• [Text excerpt]:
Don't tell anyone, at anytime, that she looks tired. Especially if that person is a pregnant mother. She is tired. She knows it. She doesn't need to be reminded of the fact. And besides, she chose babies over sleeping-in and reading the Sunday paper over (hot, not reheated) coffee on purpose. It's a small price to pay.

....and....

Can you believe that *four* people on *four* separate occasions have asked me if this baby was "planned or......?" !!! FIRST of all, what's with the trailing off? You're bold enough to question, basically, my birth control responsibility, but you're too shy to say the word "accident?" SECONDLY, this baby was definitely "planned." We have always known that we would love to have At Least Three Kids, and we've been very lucky.  However, if this baby WERE a Happy Surprise, do you really think I'd tell you, Oh, Neighbor I Can't Even Confidently Address By Name Because We Don't Know Each Other? Or, Acquaintance Sitting Next To Me At The Baby Pool? Or, Fellow Mommy In The Mommy and Me Gym Class? Or, Stranger Standing Behind Me In Line At Kroger? Please. And finally, not that this question would EVER be appropriate, but this is my THIRD baby!! Is it really so surprising that families would want more than two children?!

• [Data under study]:
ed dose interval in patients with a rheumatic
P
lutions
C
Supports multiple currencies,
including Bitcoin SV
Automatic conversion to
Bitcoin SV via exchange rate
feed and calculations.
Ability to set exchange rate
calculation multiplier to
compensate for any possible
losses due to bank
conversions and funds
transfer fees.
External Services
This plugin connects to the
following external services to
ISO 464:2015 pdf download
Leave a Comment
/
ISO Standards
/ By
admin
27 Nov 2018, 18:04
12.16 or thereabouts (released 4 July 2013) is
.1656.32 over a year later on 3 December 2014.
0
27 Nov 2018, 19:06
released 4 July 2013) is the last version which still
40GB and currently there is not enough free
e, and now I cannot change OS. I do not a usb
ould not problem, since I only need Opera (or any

---

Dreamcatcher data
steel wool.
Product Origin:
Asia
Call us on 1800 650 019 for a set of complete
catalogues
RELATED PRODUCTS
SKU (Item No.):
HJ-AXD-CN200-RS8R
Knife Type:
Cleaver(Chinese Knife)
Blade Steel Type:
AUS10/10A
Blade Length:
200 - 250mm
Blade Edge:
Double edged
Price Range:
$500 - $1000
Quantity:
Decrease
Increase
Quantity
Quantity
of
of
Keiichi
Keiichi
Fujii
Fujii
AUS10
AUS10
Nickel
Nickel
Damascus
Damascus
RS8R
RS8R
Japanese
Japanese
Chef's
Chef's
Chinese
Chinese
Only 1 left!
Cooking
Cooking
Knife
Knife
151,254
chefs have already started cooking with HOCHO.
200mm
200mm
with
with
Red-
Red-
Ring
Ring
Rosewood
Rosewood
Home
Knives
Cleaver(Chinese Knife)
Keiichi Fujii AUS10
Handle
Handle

...

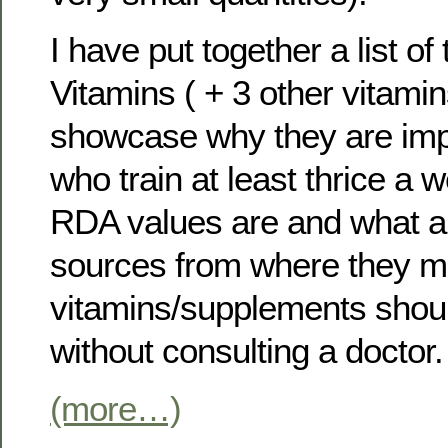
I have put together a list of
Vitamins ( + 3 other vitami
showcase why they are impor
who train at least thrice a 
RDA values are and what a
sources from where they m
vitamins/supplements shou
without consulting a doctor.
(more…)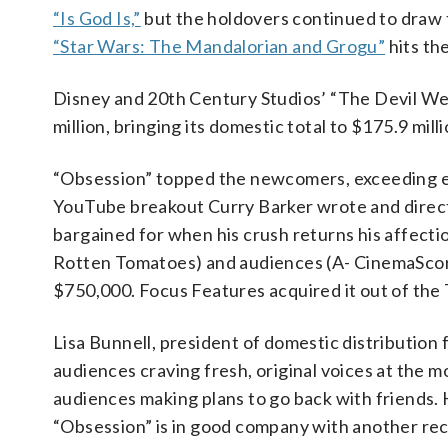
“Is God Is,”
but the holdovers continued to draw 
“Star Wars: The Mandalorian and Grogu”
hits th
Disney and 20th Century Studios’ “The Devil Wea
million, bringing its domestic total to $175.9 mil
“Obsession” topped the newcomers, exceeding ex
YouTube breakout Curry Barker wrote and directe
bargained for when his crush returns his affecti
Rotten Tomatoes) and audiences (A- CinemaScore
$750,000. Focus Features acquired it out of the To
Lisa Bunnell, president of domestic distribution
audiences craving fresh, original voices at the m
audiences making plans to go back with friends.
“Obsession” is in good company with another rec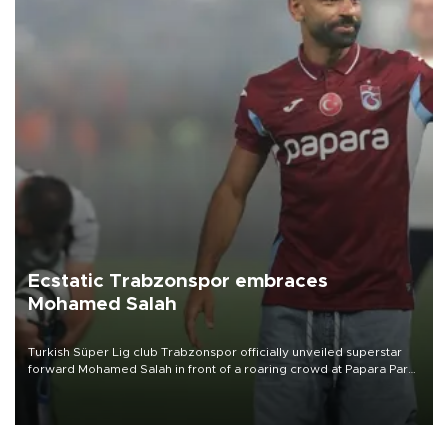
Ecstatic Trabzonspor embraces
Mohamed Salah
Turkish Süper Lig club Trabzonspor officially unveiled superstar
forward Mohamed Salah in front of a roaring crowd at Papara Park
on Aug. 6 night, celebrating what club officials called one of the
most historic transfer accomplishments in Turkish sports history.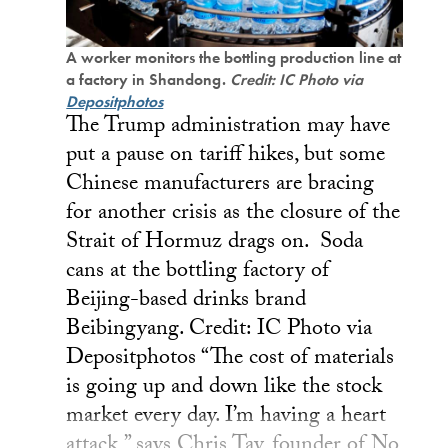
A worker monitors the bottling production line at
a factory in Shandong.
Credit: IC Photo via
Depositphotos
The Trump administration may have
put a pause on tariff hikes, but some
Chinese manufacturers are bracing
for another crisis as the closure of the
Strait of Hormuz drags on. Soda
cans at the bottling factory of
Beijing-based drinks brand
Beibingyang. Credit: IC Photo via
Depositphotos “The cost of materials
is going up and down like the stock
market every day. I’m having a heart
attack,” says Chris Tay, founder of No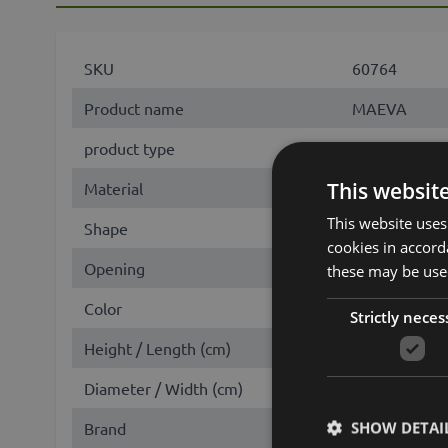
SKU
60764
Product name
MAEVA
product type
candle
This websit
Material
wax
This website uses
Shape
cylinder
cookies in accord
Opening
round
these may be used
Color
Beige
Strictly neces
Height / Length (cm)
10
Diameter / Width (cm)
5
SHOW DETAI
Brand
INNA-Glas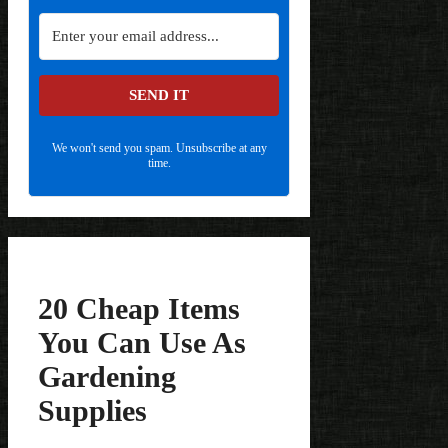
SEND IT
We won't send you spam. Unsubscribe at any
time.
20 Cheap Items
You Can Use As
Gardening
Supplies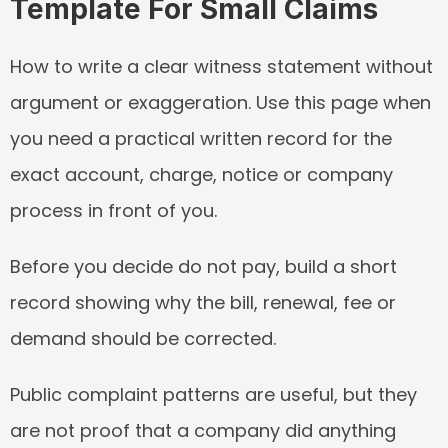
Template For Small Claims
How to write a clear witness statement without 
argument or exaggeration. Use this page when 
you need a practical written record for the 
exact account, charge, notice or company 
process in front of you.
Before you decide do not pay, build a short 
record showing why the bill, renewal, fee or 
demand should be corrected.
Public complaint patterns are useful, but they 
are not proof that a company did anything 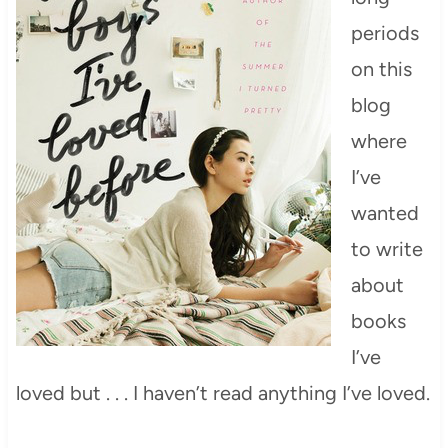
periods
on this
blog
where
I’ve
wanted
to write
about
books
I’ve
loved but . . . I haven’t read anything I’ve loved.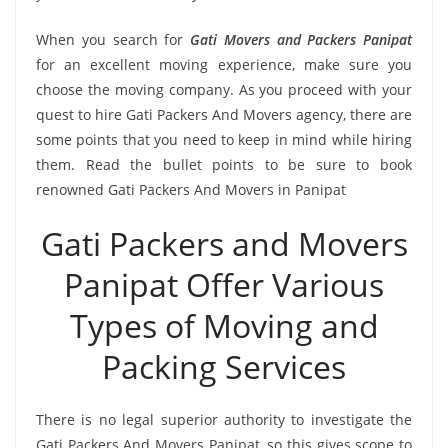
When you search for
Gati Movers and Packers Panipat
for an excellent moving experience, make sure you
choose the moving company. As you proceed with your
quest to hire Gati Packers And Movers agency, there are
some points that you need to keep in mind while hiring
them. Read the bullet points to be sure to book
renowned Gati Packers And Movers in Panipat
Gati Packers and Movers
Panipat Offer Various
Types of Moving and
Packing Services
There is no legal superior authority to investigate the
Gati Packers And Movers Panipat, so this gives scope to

• [Tasks for this exercise]:
A. Determine whether each statement agrees with the passage on remarks made to a pregnant mother, answering yes or no and quoting the deciding words of the passage: (i) the baby in question was unplanned; (ii) the baby is the writer's second child; (iii) a pregnant mother should not be told that she looks tired.
B. Reproduce the part of the passage on remarks made to a pregnant mother that opens with the words containing "Don't tell anyone, at" and closes with "price to pay.".
C. Take the passage on remarks made to a pregnant mother further, beginning after its last sentence.
The data play no part in this work.

• [Responses to the tasks]:
A.
(i) No: "this baby was definitely "planned.""
(ii) No: "this is my THIRD baby!!"
(iii) Yes: "Don't tell anyone, at anytime, that she looks tired. Especially if that person is a pregnant mother."

B.
Don't tell anyone, at anytime, that she looks tired. Especially if that person is a pregnant mother. She is tired. She knows it. She doesn't need to be reminded of the fact. And besides, she chose babies over sleeping-in and reading the Sunday paper over (hot, not reheated) coffee on purpose. It's a small price to pay.

C.
Lesson Learned:
As a basic rule of thumb: If it's none of your business to know the answer, don't ask the question. And if you MUST say something to the Mommy you're walking past, just offer a genuine smile and say, "Your children are beautiful." We all can agree with that.

Monday, September 12, 2011

make-your-own rice table

My boys sure are lucky. Not only do I spend an embarrassing amount of time on preschool/mommy blogs and Pinterest (thanks a LOT, Meghan), but I have some Really Clever and Creative Friends. And from these blogs, that damned time-suck Pinterest, and my very creative friends, I steal. All. The. Time. I steal their recipes, I steal their crafts projects, and I steal their Entertain The Kiddos Ideas. And my kids are all the more well-fed, subjected to arts and crafts, and thoughtfully entertained because of it.

This idea comes from an amalgamation of suggestions from two of my Most Clever Mommy Friends, Meghan and Krissy. These two former teachers were born to be around children. They were two of the best teachers that I ever had the good-fortune to teach beside, and their kiddos are some of the luckiest kids on the planet. And Holy Cuteness, you guys need to brace yourselves if you ever happen to be in a room with all four of their babes at once. 

So here it is, our latest Stolen Idea. We put together a Rice Table.

We already have the requisite outdoor toys, sand box and water table. But this we'll keep indoors. Great for too hot or too cold weather...especially when the Baby is here and we need a low-key entertainment option.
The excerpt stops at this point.